Menurut mantan jurnalis olahraga ini, PSSI ke depan lebih ketat lagi dalam melakukan seleksi terhadap wasit, meski para wasit ini berada dalam pengawasan Komite wasit PSSI.
“Jika ingin lebih berkualitas maka tak ada salahnya jika seleksi wasit kita ikut dipantau FIFA. Sebuah catatan kritis bahwa sepakbola sebuah negara maju, kalau didukung kompetisi berkualitas, kompetisi berkelas juga dipengaruhi wasit-wasit berkualitas dan berintegritas dan antisuap,” jelasnya.
“Jujur ada wasit-wasit kita yang berkualitas, namun nyali mengambil keputusan yang perlu ditanamkan dalam setiap proses seleksi yang dilakukan PSSI,” sambungnya.
Sementara itu, pengamat bola nasional Sigit Nugroho menilai, keputusan Erick Thohir menjadi Ketua Komite Wasit memiliki alasan tersendiri, yakni lebih totalitas dalam mengawasi kinerja wasit dan persoalan yang kerap terjadi di lapangan.
Hal tersebut tak lepas dari berbagai laporan terkait kinerja wasit musim kemarin dan protes serta kritik terhadap kerja wasit di awal musim.
“Ada penilaian tersendiri saat Ketum PSSI Pak Erick Thohir merangkap jadi Ketua Komite Wasit. Pertama, ia tak percaya lagi dengan kinerja pejabat lama yang ia ganti dan ingin memutus mata rantai 'penyimpangan kolektif'. Kedua, Pak Erick Thohir ingin naik daun lagi, setelah sukses di FIFA Matchday,” ucap Sigit.
Sigit pun menyoroti aksi protes tiga klub besar terhadap kepemimpinan wasit di laga perdana Liga 1 musim 2023-2024. Buat Sigit, aksi protes yang dilakukan ini tidak bisa disimpulkan berdasarkan keterangan sepihak dan sepotong dari para klub, karena akan melahirkan masalah-masalah yang sama dari klub lainnya.

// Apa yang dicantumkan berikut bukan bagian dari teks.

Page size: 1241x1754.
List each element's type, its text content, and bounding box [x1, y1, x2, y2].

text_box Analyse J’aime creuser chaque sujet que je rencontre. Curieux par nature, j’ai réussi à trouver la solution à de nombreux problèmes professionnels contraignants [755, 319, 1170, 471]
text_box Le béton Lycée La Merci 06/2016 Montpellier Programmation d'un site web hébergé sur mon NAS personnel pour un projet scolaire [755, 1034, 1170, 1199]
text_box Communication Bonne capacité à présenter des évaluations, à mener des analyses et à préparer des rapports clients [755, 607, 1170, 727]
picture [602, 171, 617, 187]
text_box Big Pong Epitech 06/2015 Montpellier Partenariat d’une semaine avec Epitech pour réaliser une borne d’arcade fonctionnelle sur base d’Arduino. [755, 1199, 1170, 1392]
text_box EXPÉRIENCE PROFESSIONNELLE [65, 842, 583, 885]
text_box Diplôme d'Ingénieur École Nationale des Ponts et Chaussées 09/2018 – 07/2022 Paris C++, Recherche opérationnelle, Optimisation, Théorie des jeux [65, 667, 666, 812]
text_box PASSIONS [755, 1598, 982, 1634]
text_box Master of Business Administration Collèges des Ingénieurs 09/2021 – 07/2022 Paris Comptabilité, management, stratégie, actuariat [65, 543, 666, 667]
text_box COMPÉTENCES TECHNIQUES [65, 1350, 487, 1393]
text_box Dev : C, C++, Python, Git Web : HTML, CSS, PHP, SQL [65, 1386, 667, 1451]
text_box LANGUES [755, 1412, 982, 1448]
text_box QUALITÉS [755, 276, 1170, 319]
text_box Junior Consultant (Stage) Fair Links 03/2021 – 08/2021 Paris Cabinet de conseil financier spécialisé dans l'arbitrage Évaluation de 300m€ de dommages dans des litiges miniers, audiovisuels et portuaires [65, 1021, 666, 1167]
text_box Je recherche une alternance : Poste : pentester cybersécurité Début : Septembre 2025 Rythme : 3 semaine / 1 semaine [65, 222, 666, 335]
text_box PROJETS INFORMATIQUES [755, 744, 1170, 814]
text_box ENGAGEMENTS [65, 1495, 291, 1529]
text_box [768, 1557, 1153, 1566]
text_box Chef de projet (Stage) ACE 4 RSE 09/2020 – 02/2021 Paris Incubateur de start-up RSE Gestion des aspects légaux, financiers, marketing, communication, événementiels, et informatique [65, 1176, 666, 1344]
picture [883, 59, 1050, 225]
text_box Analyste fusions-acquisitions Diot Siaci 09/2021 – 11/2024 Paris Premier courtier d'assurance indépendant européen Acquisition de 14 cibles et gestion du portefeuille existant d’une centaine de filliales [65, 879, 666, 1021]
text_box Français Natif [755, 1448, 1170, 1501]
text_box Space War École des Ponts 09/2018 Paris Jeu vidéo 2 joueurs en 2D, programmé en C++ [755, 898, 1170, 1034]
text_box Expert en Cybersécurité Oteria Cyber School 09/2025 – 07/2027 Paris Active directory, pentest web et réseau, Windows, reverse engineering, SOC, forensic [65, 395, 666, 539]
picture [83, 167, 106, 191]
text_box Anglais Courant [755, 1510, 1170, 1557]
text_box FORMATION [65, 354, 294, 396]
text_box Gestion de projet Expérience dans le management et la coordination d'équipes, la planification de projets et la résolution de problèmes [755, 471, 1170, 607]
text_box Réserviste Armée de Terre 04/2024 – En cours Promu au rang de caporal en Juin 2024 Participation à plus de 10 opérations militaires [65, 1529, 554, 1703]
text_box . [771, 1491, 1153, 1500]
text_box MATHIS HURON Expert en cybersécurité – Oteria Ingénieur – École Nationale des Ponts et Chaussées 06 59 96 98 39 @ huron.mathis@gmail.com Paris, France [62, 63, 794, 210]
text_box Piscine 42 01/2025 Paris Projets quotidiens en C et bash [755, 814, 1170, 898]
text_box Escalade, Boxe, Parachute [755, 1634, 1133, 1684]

Oleh sebab itu, Sigit menyarankan agar PSSI secepatnya menggunakan teknologi VAR demi menghindari protes yang berkepanjangan.
“Menurut saya, agak sia-sia beradu argumen di era digital seperti sekarang. Salah satu solusi terbaik, pakai VAR. Tinggal analisis, lalu eksekusi keputusan. Soal biaya, jika otoritas sepak bola, legislator, dan pemerintah sepakat melihat sepak bola sebagai promosi Indonesia dari aspek olahraga dan bagian penguatan ekonomi nasional, biaya VAR sangat bisa dijangkau,” jelas Sigit.
“Saya kira PSSI tetap perlu membuka ruang negosiasi, atau lebih tepat kesempatan melakukan banding. Toh keputusan akhir ada pada komite di bawah kendali Ketum PSSI juga. Ini diperlukan agar memenuhi aspek sportivitas, organisasi, dan kesetaraan,” ungkapnya.
Sigit pun menyarankan agar peningkatan wasit dan perangkat pertandingan perlu diperhatikan oleh PSSI sambil menunggu dipakainya teknologi VAR.
“Pelatihan atau seminar sangat diperlukan, terutama dari para pakar wasit yang melibatkan FIFA, AFC, dan AFF. Konfederasi atau federasi di bawah FIFA perlu dilibatkan, sebab mereka tahu lebih detail permasalahan, termasuk aspek budaya,” pungkasnya.